Researchers defined visceral obesity by measuring waist circumference. Lean male patients with waist circumference between 94 cm and 102 cm and female lean patients between 80 cm and 88 cm had a significantly higher risk for diabetes (OR = 11; 95% CI, 1.2-133) vs. overweight-to-obese patients with waist circumference in the same range. Both lean and overweight patients with NAFLD who had a waist circumference over 88 cm in women or 102 cm in men had a higher relative risk for diabetes (P = .03 and P = .02), hypertension (P = .04 and P = .0001), carotid Plaques (P = .03 for both) and fibrosis score 2 or higher (P = .004 and P = .0001), vs. patients with lower waist circumferences.

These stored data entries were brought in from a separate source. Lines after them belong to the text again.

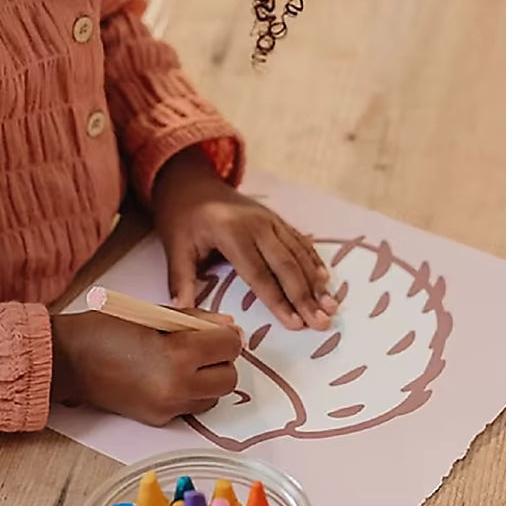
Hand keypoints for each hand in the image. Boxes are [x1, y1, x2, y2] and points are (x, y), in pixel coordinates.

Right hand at [50, 310, 241, 426]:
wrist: (69, 361)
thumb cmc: (106, 329)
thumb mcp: (155, 314)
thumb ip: (197, 320)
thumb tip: (229, 326)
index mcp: (178, 355)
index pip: (229, 346)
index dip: (224, 335)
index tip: (212, 330)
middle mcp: (178, 387)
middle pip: (229, 378)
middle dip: (220, 360)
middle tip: (200, 347)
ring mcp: (168, 408)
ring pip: (214, 397)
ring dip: (208, 379)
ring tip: (182, 362)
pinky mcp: (158, 420)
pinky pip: (192, 407)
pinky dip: (189, 393)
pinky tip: (167, 376)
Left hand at [152, 147, 338, 330]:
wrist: (190, 181)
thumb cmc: (182, 218)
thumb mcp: (174, 247)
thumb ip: (180, 281)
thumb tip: (181, 314)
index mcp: (232, 233)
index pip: (259, 275)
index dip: (278, 302)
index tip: (295, 324)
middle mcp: (257, 225)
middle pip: (286, 266)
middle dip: (306, 297)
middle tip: (322, 323)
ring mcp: (270, 219)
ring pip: (298, 255)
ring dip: (316, 283)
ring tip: (331, 308)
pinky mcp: (276, 219)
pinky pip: (299, 242)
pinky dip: (313, 262)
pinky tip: (325, 280)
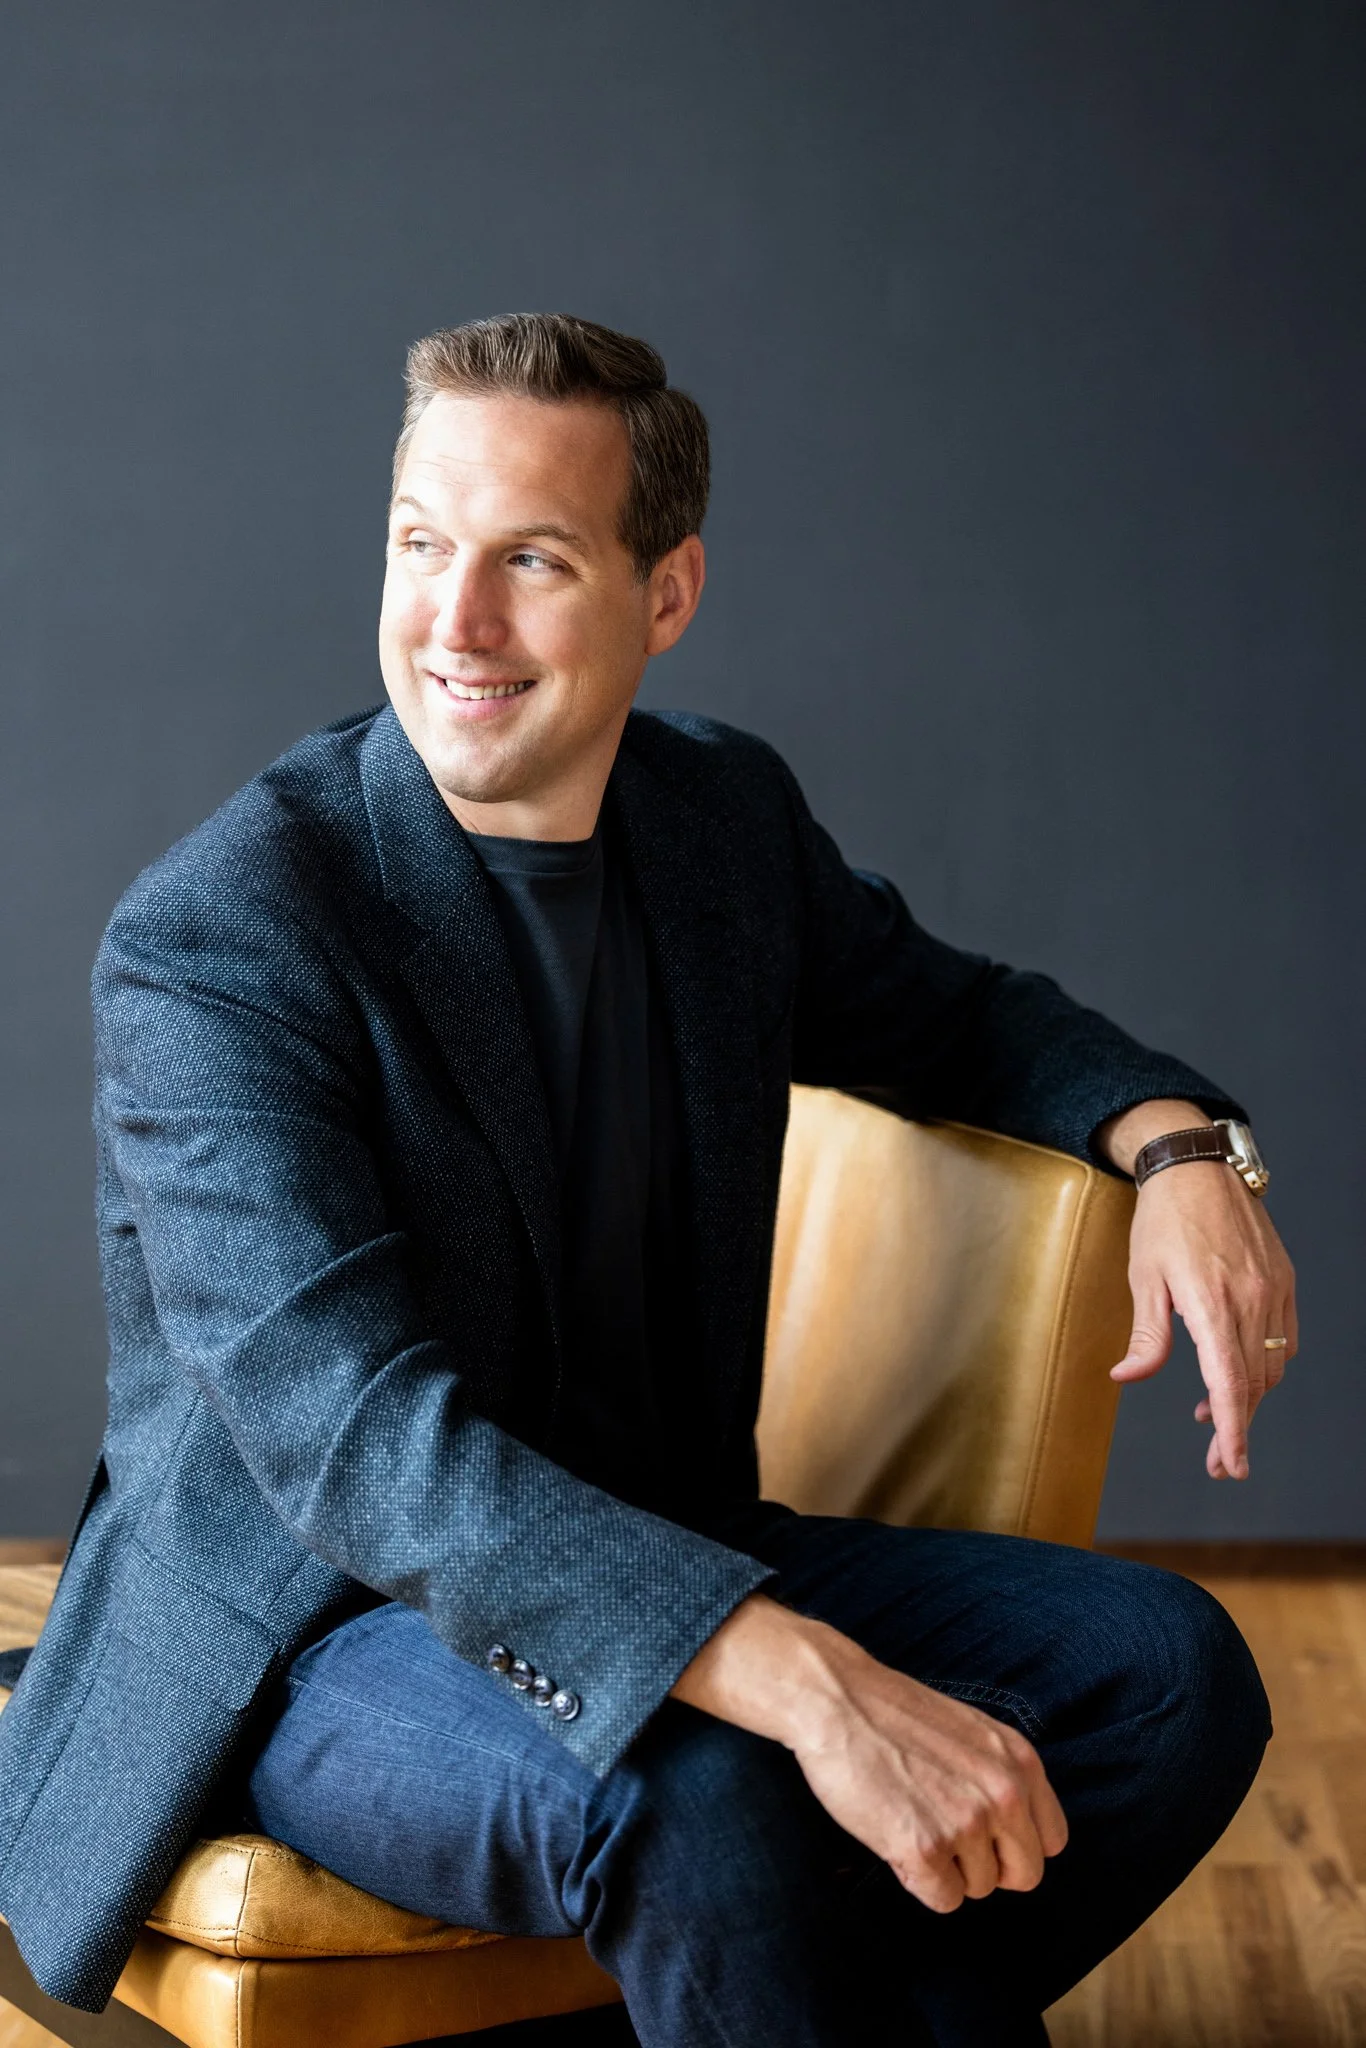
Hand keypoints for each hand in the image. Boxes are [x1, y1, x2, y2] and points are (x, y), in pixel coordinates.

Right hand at [670, 1594, 1066, 1911]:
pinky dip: (918, 1880)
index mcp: (1020, 1762)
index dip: (1015, 1846)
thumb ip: (1002, 1777)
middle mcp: (1004, 1793)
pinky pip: (943, 1900)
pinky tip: (895, 1838)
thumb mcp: (973, 1733)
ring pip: (978, 1889)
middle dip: (986, 1867)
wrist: (837, 1700)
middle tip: (946, 1839)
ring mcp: (966, 1823)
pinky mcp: (924, 1849)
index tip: (985, 1836)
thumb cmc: (895, 1715)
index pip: (1051, 1841)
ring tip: (911, 1821)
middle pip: (1023, 1875)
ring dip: (946, 1869)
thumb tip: (1015, 1834)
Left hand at [1100, 1100, 1296, 1479]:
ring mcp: (1272, 1289)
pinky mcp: (1281, 1280)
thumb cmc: (1162, 1220)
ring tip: (1213, 1415)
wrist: (1196, 1168)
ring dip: (1248, 1398)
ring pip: (1272, 1365)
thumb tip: (1128, 1377)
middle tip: (1218, 1460)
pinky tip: (1241, 1371)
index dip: (1232, 1431)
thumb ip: (1146, 1335)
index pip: (1229, 1384)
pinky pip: (1284, 1338)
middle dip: (1236, 1428)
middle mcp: (1251, 1299)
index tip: (1232, 1465)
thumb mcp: (1142, 1277)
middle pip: (1253, 1384)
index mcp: (1212, 1303)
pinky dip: (1267, 1366)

Compared with lean patients with lower waist circumferences, those with visceral obesity had a higher prevalence of NASH (44% vs. 12%; P = .005), fibrosis score 2 or higher (44% vs. 15%; P = .008) metabolic syndrome (41% vs. 10%; P = .003) and carotid Plaques (50% vs. 24%; P = .04).

“It is well known that abdominal visceral obesity, which represents ectopic fat accumulation, is associated with insulin resistance, proinflammatory cytokines, and endothelial dysfunction,” the researchers wrote. “In addition, in lean NAFLD patients we also found a significantly higher prevalence of carriers of the TM6SF2 E167K variant, reported to be associated with a reduced secretion of very–low-density lipoproteins, lower circulating lipids, more severe steatosis, inflammation, and NASH. However, because we could type only a limited number of cases, we cannot draw sound conclusions on the role of the TM6SF2 E167K variant in lean subjects and on the possible synergistic role of the two gene polymorphisms in this subset of patients.” – by Talitha Bennett

Disclosure: The researchers report no relevant financial disclosures.